Challenges and outcomes

Collecting all this data of course came with many challenges, starting with the 16-20 km boat ride one-way, followed by a hike of 6 km one-way, roped up over a snow-covered glacier to get to the lake. The glacier surface changed rapidly, with new crevasses opening up on a daily basis, meltwater pooling for weeks and small streams developing into impassable obstacles. Technology that didn’t work, new weapon regulations, long days in the field that regularly ended with past-midnight boat rides home, sometimes with challenging weather and ice conditions, followed by the unpleasant surprise of others eating our late-dinner rations (who would still be in the field that late?). Surely a fieldwork to shape endurance.
The biggest challenge, however, was an uncooperative lake. After almost two months in the field, the majority of the team left on the 22nd of July, while the lake was still growing, thereby surpassing expected level and area by far. Some of the instruments were fully submerged by the rising lake levels, while others had to be left behind to capture the actual lake drainage, posing the big question of recovery. This was, however, solved using a tourist expedition vessel and the NPI/ UiO glaciology autumn mass balance survey in late August. Once back in the office in autumn, the data from the recovered instruments revealed the irony of the project: The lake started to drain 3.5 hours after the majority of the team left on the 22nd of July.
Yet, thanks to the fantastic collaboration possibilities that Ny-Ålesund has to offer and the partners from the 11 institutes involved in the project, almost all data could be collected as originally planned, despite the challenges faced along the way. Currently the last samples are on their way to be analysed and a large amount of data (more than 350 GB) is being sorted through in order to be processed and published in the coming months.

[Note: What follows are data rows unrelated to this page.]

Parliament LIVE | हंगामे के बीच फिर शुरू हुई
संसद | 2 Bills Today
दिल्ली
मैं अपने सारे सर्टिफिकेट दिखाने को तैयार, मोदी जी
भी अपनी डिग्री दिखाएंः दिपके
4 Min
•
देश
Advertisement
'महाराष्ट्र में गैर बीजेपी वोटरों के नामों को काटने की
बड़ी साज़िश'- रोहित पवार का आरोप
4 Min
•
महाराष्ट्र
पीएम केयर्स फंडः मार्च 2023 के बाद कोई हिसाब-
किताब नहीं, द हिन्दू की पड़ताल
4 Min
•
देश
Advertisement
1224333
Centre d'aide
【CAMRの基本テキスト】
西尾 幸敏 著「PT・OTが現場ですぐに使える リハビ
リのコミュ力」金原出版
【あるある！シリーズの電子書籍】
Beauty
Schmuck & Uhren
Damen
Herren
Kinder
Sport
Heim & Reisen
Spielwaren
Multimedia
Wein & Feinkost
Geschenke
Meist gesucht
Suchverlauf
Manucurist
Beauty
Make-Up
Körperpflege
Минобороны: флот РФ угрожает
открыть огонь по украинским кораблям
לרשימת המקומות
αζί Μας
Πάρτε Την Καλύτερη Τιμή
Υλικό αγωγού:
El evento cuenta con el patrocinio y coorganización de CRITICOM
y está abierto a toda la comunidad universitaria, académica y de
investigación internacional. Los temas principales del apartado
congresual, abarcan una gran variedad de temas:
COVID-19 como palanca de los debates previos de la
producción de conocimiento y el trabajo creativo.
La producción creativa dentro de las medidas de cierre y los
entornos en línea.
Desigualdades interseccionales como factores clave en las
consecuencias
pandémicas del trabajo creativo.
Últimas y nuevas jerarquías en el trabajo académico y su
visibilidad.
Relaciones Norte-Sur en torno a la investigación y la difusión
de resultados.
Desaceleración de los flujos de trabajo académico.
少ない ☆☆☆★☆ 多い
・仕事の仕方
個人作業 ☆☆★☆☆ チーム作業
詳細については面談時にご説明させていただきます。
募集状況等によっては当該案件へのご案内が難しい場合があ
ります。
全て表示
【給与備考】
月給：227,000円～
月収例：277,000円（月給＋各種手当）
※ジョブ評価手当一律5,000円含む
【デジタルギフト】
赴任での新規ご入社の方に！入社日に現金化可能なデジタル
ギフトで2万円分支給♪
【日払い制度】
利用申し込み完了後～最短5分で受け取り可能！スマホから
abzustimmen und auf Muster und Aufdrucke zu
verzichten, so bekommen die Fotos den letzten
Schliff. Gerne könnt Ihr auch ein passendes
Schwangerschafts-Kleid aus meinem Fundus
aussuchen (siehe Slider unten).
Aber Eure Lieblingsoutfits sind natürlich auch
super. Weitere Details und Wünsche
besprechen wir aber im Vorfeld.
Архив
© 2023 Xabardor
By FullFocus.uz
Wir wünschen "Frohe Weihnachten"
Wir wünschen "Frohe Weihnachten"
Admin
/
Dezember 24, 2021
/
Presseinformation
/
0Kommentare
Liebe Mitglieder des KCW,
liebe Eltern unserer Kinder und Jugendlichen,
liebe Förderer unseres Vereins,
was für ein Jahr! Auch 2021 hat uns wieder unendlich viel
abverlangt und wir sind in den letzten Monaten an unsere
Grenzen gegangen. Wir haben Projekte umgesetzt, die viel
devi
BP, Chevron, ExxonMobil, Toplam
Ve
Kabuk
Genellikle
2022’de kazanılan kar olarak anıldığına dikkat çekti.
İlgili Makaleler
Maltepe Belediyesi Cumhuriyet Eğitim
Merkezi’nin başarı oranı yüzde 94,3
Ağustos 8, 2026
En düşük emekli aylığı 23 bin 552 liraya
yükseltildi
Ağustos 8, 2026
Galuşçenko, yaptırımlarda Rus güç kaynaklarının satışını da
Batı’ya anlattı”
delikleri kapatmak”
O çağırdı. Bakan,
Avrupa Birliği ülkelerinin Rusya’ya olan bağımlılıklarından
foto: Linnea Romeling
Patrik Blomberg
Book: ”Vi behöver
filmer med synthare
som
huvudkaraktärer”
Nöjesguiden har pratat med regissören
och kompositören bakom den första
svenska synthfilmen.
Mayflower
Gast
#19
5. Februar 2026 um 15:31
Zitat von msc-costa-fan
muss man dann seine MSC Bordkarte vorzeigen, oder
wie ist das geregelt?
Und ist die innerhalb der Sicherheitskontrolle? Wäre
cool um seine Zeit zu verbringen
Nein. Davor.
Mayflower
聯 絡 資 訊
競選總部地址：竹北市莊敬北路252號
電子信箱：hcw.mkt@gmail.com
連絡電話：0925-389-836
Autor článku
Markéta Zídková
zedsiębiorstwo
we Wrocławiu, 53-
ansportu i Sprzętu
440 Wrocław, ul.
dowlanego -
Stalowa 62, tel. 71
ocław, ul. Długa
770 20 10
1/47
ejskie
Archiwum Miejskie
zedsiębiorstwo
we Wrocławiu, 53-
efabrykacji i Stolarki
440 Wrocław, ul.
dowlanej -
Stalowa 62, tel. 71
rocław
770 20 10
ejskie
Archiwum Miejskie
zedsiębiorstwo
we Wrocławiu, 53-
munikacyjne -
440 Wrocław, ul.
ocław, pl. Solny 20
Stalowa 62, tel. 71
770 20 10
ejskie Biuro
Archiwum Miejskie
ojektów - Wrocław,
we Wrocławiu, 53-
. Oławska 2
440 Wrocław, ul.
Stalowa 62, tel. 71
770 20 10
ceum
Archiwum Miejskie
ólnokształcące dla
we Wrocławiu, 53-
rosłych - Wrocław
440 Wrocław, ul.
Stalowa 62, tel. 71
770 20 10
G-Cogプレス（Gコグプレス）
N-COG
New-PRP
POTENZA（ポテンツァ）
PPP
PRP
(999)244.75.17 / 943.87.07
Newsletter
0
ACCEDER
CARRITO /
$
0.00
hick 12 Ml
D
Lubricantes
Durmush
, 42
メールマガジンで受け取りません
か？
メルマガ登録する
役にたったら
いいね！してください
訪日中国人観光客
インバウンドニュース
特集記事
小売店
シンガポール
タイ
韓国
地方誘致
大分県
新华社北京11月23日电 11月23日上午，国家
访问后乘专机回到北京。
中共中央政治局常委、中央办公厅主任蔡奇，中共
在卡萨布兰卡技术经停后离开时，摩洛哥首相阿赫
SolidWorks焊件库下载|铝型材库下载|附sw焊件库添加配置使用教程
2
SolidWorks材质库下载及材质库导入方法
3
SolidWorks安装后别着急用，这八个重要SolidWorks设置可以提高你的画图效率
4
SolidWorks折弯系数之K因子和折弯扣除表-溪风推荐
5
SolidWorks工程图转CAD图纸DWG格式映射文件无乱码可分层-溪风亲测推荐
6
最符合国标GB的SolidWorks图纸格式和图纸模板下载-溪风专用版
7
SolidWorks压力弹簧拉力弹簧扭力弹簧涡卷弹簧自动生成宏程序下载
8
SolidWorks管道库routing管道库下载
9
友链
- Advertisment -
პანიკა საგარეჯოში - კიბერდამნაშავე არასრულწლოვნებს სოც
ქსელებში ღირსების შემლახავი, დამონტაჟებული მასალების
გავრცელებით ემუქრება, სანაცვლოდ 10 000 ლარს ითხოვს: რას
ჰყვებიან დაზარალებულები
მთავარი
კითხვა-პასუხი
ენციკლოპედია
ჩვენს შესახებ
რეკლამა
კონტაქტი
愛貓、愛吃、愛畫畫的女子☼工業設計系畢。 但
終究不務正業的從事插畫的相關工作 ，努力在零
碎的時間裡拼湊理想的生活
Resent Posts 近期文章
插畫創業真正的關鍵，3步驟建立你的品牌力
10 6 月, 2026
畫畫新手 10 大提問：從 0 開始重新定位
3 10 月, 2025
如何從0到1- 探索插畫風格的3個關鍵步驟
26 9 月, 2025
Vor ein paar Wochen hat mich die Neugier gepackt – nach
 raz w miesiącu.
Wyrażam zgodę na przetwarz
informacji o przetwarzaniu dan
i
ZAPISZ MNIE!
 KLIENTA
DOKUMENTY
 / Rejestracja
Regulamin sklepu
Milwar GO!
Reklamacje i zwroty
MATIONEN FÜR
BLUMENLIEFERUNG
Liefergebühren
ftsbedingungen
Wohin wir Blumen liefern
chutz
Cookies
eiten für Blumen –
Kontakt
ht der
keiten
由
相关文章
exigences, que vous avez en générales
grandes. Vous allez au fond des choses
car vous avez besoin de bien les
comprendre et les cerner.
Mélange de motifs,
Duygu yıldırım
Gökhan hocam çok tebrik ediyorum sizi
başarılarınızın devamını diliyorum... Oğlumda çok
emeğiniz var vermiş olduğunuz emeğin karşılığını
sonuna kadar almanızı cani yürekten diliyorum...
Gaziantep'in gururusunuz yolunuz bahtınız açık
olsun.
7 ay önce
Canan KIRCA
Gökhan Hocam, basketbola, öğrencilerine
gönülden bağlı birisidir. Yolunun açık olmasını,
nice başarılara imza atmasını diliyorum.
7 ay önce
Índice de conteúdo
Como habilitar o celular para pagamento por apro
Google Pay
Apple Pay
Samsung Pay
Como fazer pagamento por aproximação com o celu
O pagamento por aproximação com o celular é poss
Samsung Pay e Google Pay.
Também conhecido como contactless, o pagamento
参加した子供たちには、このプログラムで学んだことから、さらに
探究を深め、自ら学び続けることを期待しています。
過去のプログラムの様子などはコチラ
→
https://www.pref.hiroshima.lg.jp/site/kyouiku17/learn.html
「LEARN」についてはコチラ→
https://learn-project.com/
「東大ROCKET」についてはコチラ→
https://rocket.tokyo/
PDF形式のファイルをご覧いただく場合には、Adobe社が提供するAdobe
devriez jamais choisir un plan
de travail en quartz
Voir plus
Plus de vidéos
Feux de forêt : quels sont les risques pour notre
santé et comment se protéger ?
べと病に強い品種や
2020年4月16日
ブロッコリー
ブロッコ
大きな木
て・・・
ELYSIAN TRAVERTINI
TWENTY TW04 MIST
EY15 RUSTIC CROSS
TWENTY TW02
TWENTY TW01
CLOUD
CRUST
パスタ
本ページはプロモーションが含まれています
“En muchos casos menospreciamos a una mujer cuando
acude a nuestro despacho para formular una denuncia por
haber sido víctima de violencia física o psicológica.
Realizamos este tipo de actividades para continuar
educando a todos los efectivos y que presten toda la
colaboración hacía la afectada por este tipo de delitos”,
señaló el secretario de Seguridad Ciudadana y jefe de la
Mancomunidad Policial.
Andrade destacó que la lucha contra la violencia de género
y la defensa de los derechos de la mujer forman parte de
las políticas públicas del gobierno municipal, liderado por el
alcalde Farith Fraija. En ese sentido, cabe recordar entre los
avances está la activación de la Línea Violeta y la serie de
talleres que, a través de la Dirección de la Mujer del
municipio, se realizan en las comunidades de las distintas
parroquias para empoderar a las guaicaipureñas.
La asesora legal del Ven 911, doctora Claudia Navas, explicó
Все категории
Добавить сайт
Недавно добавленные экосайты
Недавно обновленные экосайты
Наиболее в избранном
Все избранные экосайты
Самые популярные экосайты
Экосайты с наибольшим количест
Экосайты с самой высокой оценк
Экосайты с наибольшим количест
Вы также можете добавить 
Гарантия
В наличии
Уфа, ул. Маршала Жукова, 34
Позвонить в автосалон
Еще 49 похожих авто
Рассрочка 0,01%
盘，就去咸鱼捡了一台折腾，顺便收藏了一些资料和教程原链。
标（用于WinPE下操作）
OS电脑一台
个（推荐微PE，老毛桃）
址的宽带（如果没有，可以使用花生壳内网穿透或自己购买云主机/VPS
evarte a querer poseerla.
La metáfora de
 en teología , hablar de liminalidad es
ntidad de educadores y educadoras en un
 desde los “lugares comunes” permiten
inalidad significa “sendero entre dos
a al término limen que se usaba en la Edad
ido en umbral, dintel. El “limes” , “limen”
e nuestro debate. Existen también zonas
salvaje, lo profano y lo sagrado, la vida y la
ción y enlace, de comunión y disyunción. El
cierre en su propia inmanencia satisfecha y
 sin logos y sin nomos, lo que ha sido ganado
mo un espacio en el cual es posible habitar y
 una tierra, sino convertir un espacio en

This work would of course not have been possible without all the help and input from various persons at NPI, Kingsbay, SIOS, UNIS, UiO, TalTech and all the others that we met in Ny-Ålesund, as well as all the agencies funding our work. A big thanks to all of them.
Additional information about the collected data can be found on the RiS database: https://researchinsvalbard.no/project/9647
For further pictures see Instagram @icyscience   


Caption photo 2-5 (left to right): 2 - Installation of radio antennas on the middle moraine of Kongsvegen to locate sensing drifters in the fjord, 3 - Setevatnet in mid-July, 4 - Freshwater sampling at Setevatnet close to a pole with differential GPS and pressure loggers, 5 - The field team in July with sensing drifters specially developed for this project. All photos by Andreas Alexander.